Stamatios M. Krimigis, head of APL's space department, says the operation has a budget of about $130 million this year and a staff of 400 full-time workers, plus 130 on-site contract personnel. Its biggest customers are NASA, the Navy and the Strategic Defense Initiative Office.

* Booz, Allen & Hamilton Inc. in Bethesda, a good example of a space industry service company. Its commercial, military and international space business amounts to about $40 million a year in sales and employs more than 400, says company spokeswoman Marie Lerch.

One of the company's biggest contracts -- a $100 million, 10-year pact -- is for support and engineering oversight of the space station Freedom, which will be built in the mid-1990s.

It also determines which parts go on which shuttle flights so that construction can proceed smoothly.

* Hughes STX Corp., the Lanham subsidiary of Hughes Aircraft Co. The company is the worldwide distributor of photo images beamed to Earth from a satellite that was built in the former Soviet Union and was designed to spy on U.S. military installations. In an interesting switch from military to commercial applications, the satellite is now used to help geologists search for oil and gas; and to assist municipal, state and federal agencies in mapping cities and planning new roads; and to help utilities pick the best routes for gas, telephone or microwave lines.
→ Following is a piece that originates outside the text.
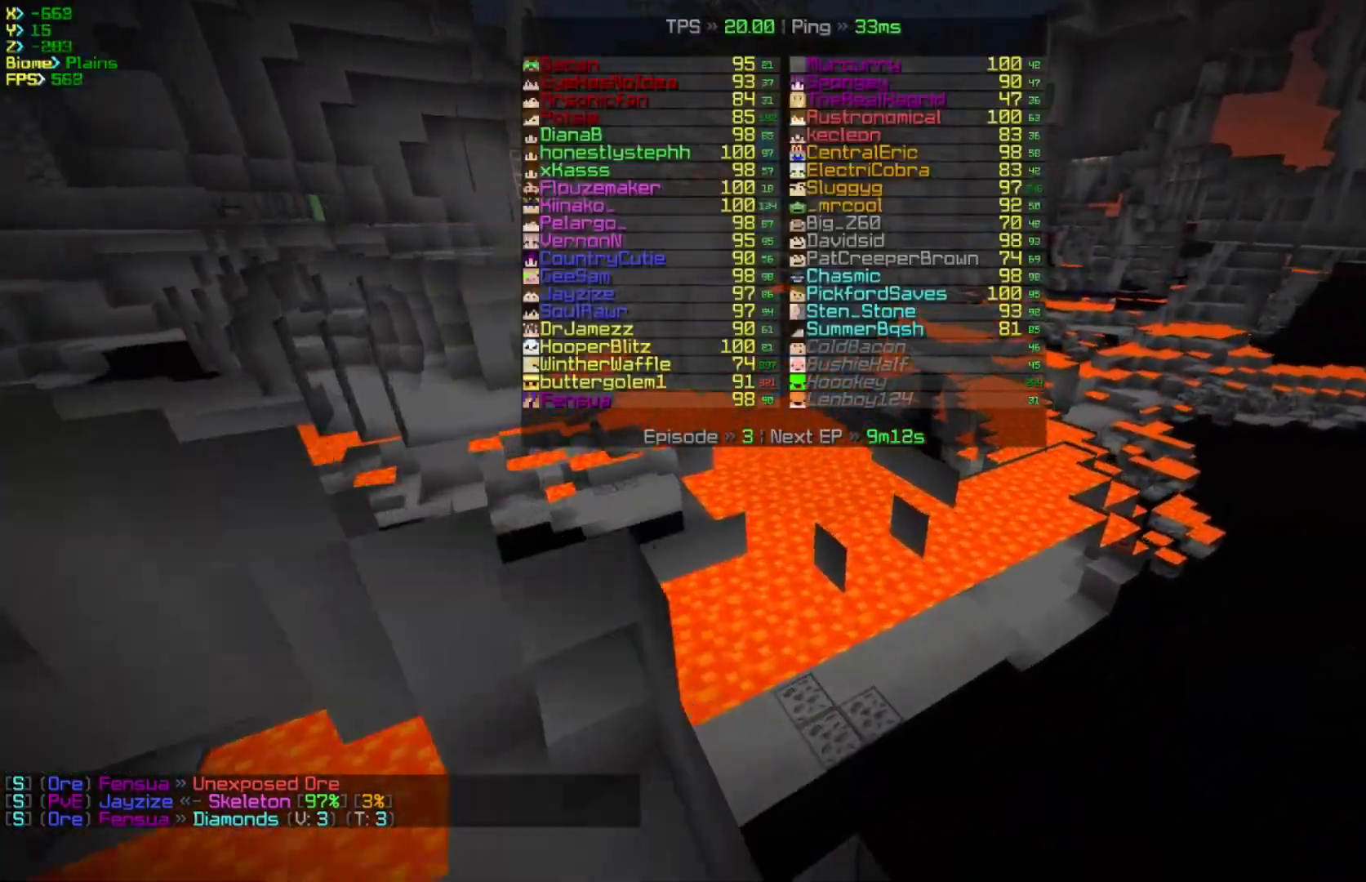
{"keys": ["d", "w"], "mouse": [], "events": []}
* Westinghouse Electronic Systems Group in Linthicum. The group is working on a commercial version of its NASA contract to develop a system for launching research payloads or tiny, unmanned factories into orbit and later retrieving them. In the gravity-free environment of space, the satellites can be used by the pharmaceutical industry in the development of drugs and by the semiconductor industry to grow pure crystal for use in the production of silicon chips.

* Thiokol Corp., which produces solid rockets at its plant in Elkton. The plant has more than 500 workers. The rockets are used to boost satellites into orbit and to power deep space probes beyond Earth's gravitational pull.
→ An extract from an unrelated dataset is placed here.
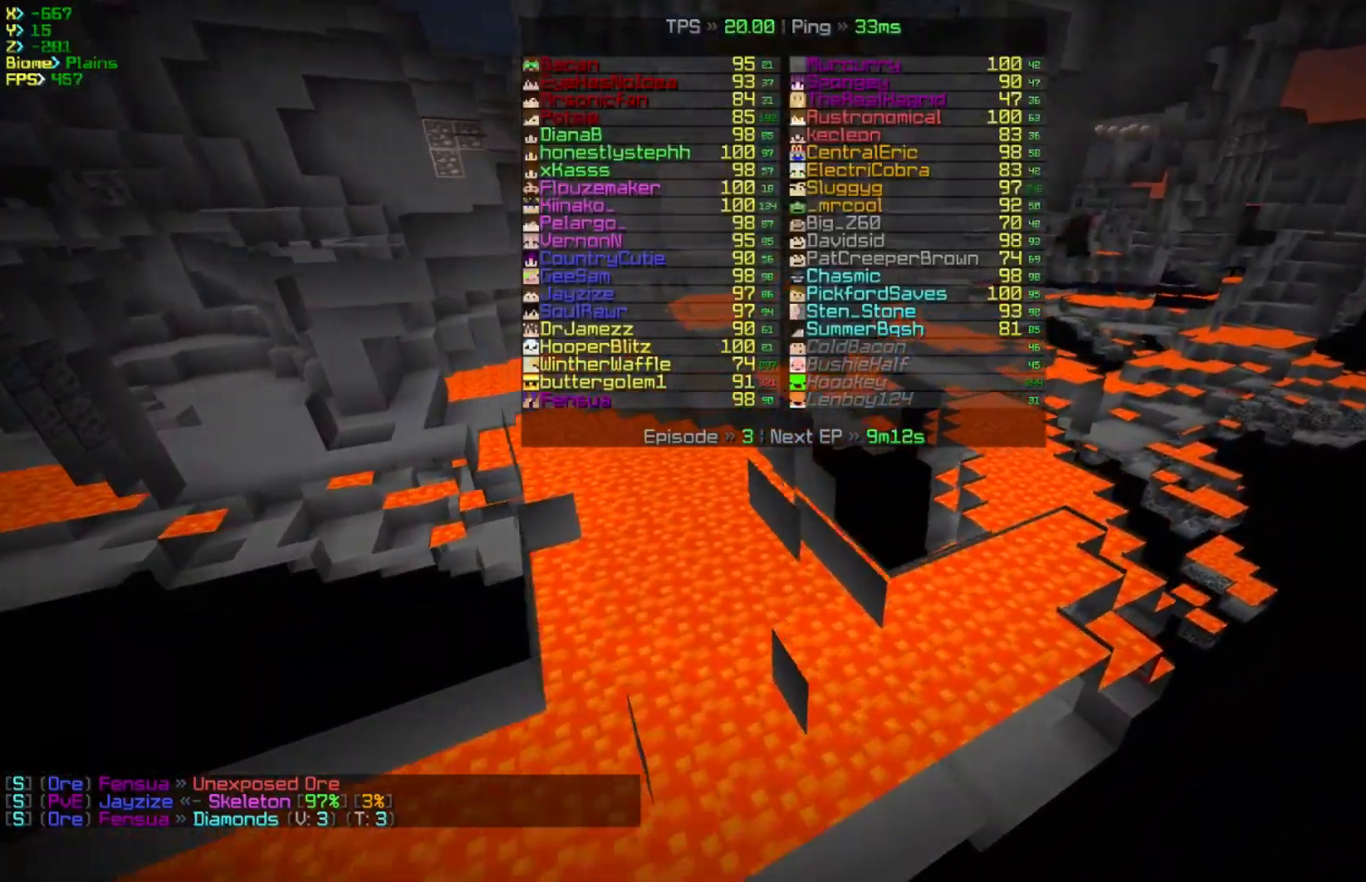
{"keys": ["d", "w"], "mouse": [], "events": []}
* Bethesda-based Martin Marietta. The company shifted its Titan program from Baltimore to Denver years ago, due in part to the Pentagon's desire to scatter military installations for security reasons. But its corporate research and development laboratory in Relay still is very active in the space industry.
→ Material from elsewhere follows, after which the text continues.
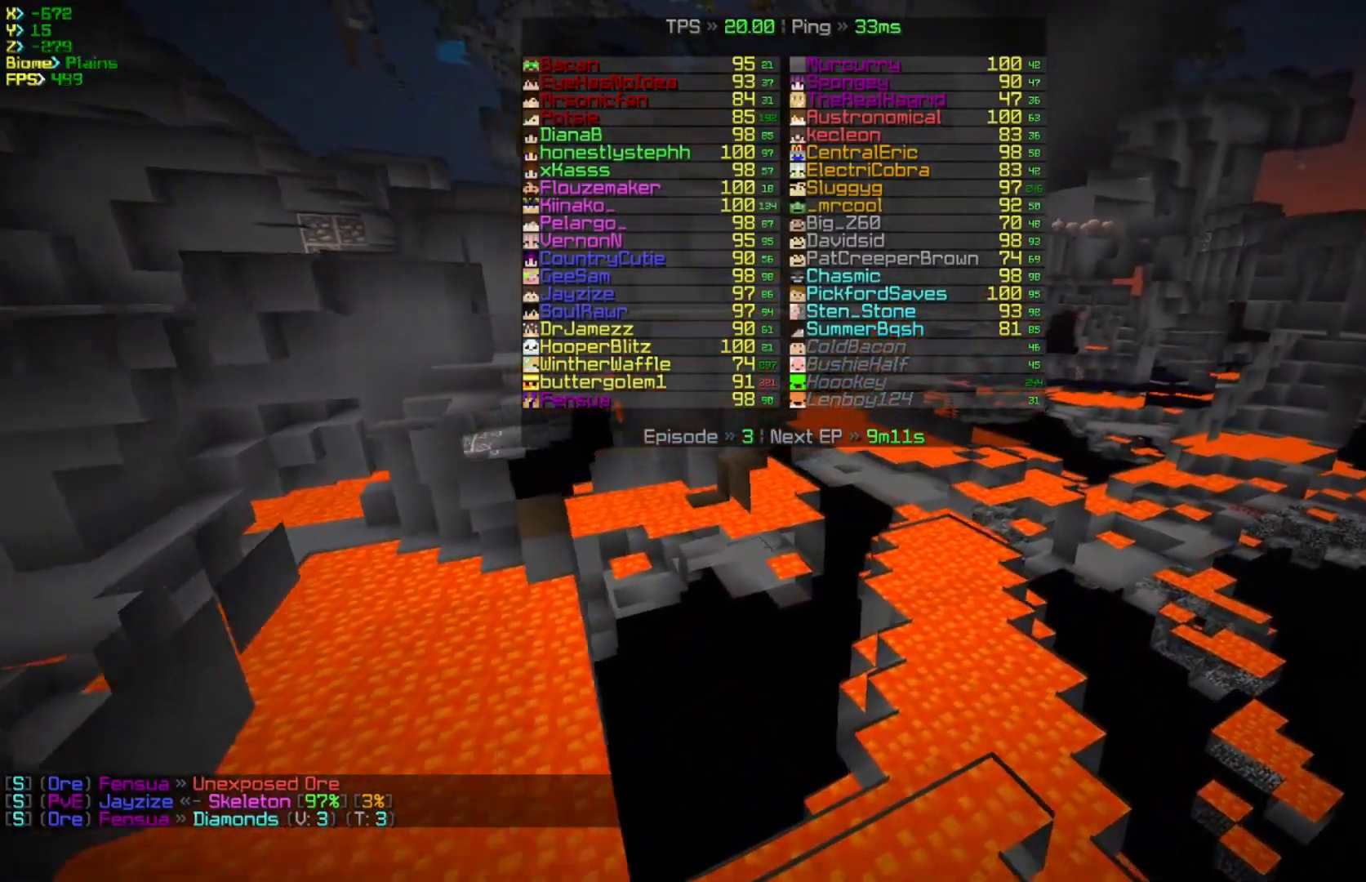
{"keys": ["w"], "mouse": [], "events": [[333, "d", "up"]]}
* The Space Telescope Science Institute on the campus of the Johns Hopkins University. The institute, which has an operating budget of about $35 million, manages the Hubble space telescope program. It employs more than 350 astronomers, computer scientists and technicians.

* Loral Aerosys has 500 employees and is in several lines of business all connected to the space industry. It manufactures computer equipment that collects data from satellites, including the Hubble space telescope, stores it and make it available to researchers.

It also provides mission support for orbiting satellites, sending commands to adjust their position in space, getting readings on how well the batteries are doing and turning sensors on and off. Another leg of its business is to maintain stations and control centers that collect data of satellites streaking overhead.

The dollars from these and other companies, federal agencies and educational institutions work their way into many other sectors of the economy.

One example of the trickle-down impact: Belmar Printing & Graphics in Gaithersburg. The full-service commercial printing company gets at least a quarter of its $40 million in annual sales from space-related companies.

"Our sales people tend to settle into market niches," says Susan David, Belmar's director of marketing, "and the real estate and development people are having some real hard times, but it's not happening in the space industry."

As NASA prepares to launch its "Mission to Planet Earth" probe, a series of satellites designed to collect data on our planet, DEED is just starting its long journey to study the space industry's economic impact on Maryland.

In response to some criticism of the state for limiting its study to Goddard, Mark Wasserman, secretary of DEED, says that this is just the beginning. The state agency plans more studies in the future.

Results of its initial space study are to be released tomorrow during Gov. William Donald Schaefer's visit to Goddard.

"Be patient, guys," Mr. Wasserman said. "We plan to know you in a lot more detail."